In an interview with WBTV, Shealy called the state of services for people with special needs in South Carolina as “dismal.”
Shealy’s bill to change how the agency is managed easily passed the Senate but is stalled in the statehouse. The senator said the path forward is clear if things don’t change.
“We’re going to continue to not serve the people of South Carolina, and it’s only going to get worse,” Shealy said.
In a statement, DDSN Interim Director Constance Holloway said she could not comment on the findings of the audit report but downplayed its findings.
“To be clear, this report focused on agency structure and governance; it did not focus on the services we provide in conjunction with our providers,” Holloway’s statement said.

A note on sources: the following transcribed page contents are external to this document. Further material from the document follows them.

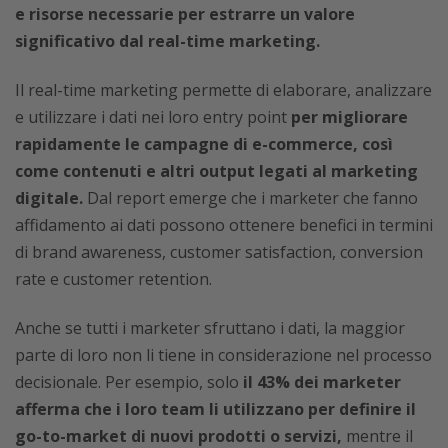
e risorse necessarie per estrarre un valore
significativo dal real-time marketing.
Il real-time marketing permette di elaborare, analizzare
e utilizzare i dati nei loro entry point
per migliorare
rapidamente le campagne di e-commerce, così
come contenuti e altri output legati al marketing
digitale.
Dal report emerge che i marketer che fanno
affidamento ai dati possono ottenere benefici in termini
di brand awareness, customer satisfaction, conversion
rate e customer retention.
Anche se tutti i marketer sfruttano i dati, la maggior
parte di loro non li tiene in considerazione nel processo
decisionale. Per esempio, solo
il 43% dei marketer
afferma che i loro team li utilizzano per definire il
go-to-market di nuovi prodotti o servizi,
mentre il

“DDSN remains committed to the safe and quality care of those who rely on our services,” Holloway’s statement continued. “We appreciate our providers for their service, as well as the families who voice concerns so we can continuously improve service delivery in South Carolina.”
Beth Hodges was stunned to hear the agency was defending its record of supporting families.
She had to fight to get the in-home help she needed to bring her son Jack home to live with her. While she fought, he stayed in a hospital emergency room, which was ill equipped to care for him.
“Jack, to them, I think, is a number and a case and not a person,” Hodges said. “Otherwise, someone would have paid more attention sooner.”